Print the part of the page on MCP identity forwarding from "These are summarized" to "in MCP User-Identity Forwarding.", word for word.

- Given passage -
= Beginning of Section =

Skip to main content
By default, Dify calls an MCP server with a single, fixed workspace-level credential — every caller looks the same to the server. With identity forwarding turned on, each call also carries a token for the user who is currently running the workflow, so the MCP server can act on behalf of that real user (per-user authorization, auditing, and data scoping).
This page covers how to enable forwarding and what you need first. For the trust model and the full identity-provider / MCP-server requirements, see MCP User-Identity Forwarding.

Requirements

Before you enable forwarding, make sure the following are in place:
  • Enterprise edition with OIDC or OAuth2 SSO configured for the workspace (SAML is not supported).
  • Your identity provider issues a refresh token at login, so Dify can mint a per-call token for each user.
  • Your MCP server validates the forwarded token against the same identity provider and rejects unauthenticated requests.
These are summarized here. For the complete requirements — the shared-issuer rule, how the token audience is handled, and exactly what your MCP server must verify — follow the setup in MCP User-Identity Forwarding.

Enable forwarding

1

Enforce OIDC or OAuth2 SSO

Configure and enforce workspace SSO as OIDC or OAuth2. See Configure SSO Authentication.

= End of Section =

- Information supplied -
= Beginning of Section =

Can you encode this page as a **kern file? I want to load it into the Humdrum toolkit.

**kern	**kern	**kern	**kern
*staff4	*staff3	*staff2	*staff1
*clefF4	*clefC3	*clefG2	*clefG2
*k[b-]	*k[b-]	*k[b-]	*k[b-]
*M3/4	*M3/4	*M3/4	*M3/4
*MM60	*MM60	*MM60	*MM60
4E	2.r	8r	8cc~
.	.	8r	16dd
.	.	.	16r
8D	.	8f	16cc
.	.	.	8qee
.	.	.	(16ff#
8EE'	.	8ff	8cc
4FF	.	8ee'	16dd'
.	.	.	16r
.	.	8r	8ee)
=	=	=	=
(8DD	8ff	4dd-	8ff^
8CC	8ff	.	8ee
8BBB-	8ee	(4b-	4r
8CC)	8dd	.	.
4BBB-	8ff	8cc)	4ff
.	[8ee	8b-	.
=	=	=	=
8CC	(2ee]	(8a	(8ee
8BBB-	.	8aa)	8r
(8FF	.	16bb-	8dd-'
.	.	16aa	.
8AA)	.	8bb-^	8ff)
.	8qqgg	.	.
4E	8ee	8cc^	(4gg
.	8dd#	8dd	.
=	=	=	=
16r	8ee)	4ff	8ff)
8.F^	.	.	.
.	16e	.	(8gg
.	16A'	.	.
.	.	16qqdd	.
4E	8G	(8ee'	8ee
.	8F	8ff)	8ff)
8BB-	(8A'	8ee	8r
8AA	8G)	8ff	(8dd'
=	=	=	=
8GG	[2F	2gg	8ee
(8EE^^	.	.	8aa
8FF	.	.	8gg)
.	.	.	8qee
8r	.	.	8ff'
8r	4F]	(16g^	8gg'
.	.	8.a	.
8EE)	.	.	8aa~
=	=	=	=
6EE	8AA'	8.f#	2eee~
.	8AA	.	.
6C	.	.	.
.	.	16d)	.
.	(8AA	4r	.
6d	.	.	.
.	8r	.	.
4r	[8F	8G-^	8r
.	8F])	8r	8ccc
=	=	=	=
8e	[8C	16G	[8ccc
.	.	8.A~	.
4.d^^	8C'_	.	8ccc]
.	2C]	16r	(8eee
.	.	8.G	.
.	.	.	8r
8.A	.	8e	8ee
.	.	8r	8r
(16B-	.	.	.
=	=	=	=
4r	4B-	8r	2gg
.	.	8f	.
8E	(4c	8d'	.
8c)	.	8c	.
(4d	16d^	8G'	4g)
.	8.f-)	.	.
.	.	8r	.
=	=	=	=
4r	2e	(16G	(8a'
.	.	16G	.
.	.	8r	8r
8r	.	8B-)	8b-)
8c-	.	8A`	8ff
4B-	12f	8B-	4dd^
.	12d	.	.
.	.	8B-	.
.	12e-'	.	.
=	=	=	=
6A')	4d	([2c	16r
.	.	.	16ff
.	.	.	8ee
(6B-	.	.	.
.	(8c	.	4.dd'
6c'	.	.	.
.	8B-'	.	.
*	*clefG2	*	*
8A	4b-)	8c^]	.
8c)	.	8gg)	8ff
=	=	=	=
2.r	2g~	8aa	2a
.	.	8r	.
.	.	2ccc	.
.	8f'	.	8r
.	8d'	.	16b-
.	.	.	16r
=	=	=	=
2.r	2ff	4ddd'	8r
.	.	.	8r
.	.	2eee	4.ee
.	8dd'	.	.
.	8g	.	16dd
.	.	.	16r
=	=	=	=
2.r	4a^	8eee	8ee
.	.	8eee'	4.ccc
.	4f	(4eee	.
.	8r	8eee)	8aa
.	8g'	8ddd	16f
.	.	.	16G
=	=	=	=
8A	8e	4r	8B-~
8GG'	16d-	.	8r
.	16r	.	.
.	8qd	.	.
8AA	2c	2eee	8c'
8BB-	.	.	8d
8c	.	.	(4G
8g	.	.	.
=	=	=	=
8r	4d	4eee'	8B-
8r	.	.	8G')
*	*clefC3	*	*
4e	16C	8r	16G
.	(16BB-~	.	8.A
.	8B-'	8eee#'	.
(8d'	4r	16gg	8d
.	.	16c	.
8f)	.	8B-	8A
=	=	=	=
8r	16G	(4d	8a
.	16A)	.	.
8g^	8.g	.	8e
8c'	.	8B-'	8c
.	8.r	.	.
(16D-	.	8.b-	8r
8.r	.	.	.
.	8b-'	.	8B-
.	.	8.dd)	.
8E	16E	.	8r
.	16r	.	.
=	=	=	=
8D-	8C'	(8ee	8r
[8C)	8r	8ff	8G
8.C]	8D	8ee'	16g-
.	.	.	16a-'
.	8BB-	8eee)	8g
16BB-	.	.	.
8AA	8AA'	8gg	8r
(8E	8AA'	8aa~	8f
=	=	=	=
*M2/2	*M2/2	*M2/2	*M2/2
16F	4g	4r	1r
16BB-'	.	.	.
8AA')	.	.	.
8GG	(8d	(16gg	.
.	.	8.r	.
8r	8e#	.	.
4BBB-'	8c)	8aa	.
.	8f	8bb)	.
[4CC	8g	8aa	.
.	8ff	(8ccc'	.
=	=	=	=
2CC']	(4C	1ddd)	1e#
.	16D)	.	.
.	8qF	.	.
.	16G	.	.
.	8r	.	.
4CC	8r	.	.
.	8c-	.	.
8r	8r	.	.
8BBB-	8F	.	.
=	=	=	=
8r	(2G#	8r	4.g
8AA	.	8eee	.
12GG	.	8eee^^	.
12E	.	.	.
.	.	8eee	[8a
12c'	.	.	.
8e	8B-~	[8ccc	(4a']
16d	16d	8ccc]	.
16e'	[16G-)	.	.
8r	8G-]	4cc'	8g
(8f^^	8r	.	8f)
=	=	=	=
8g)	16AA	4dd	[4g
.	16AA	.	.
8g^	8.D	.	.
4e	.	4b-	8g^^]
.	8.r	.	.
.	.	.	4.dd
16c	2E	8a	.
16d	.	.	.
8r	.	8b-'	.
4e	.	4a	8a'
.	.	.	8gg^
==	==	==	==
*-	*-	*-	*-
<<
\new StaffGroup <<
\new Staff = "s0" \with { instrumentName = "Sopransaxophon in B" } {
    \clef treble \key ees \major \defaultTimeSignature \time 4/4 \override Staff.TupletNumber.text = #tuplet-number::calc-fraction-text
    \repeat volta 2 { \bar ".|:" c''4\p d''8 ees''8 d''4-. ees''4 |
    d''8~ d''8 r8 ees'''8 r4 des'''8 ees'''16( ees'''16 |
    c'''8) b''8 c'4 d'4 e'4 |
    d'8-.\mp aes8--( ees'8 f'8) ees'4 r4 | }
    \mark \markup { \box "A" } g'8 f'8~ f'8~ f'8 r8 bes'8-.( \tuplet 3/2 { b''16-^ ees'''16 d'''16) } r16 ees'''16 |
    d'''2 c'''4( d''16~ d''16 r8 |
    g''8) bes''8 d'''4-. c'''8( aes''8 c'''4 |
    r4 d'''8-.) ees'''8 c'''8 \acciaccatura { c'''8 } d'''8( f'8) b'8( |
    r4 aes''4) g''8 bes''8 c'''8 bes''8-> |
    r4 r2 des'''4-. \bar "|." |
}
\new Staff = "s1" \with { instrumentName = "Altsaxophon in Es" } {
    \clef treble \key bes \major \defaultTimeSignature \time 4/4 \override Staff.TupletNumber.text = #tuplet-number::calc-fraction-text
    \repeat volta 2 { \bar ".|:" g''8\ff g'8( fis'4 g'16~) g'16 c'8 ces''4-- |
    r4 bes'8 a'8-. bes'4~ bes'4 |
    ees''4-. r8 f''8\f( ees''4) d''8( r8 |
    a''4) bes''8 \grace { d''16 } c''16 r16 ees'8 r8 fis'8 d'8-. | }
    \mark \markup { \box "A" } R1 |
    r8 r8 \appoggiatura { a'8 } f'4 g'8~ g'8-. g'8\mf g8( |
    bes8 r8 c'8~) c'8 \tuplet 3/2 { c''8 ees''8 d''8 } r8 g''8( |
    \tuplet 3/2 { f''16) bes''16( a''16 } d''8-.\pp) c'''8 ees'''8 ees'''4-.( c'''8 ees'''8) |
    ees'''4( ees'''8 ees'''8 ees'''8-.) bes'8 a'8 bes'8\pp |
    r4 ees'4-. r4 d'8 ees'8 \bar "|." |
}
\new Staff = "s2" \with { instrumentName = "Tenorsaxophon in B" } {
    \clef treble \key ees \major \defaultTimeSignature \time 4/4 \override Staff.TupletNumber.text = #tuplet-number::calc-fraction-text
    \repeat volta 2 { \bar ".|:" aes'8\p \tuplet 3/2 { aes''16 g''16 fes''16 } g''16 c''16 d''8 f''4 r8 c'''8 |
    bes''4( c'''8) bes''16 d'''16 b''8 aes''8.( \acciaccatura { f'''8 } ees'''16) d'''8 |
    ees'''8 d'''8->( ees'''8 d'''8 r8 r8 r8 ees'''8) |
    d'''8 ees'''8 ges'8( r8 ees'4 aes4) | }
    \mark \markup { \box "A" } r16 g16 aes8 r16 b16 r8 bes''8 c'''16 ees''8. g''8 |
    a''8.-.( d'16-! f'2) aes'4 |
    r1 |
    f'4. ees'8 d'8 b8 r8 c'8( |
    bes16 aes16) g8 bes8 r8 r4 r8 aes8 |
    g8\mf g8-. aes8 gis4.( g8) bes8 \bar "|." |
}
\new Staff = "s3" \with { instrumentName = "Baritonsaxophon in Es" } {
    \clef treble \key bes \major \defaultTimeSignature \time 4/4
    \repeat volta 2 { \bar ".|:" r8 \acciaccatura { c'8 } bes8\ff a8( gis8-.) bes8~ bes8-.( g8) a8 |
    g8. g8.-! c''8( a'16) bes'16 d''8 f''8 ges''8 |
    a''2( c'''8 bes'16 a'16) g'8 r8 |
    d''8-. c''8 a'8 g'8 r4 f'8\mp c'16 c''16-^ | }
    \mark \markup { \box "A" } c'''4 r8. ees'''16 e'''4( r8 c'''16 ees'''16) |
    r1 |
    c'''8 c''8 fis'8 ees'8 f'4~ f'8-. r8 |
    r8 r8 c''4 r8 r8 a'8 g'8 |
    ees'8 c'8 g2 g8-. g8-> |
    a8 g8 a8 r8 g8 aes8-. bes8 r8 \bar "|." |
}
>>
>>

= End of Section =

- Answer -
These are summarized here. For the complete requirements — the shared-issuer rule, how the token audience is handled, and exactly what your MCP server must verify — follow the setup in MCP User-Identity Forwarding.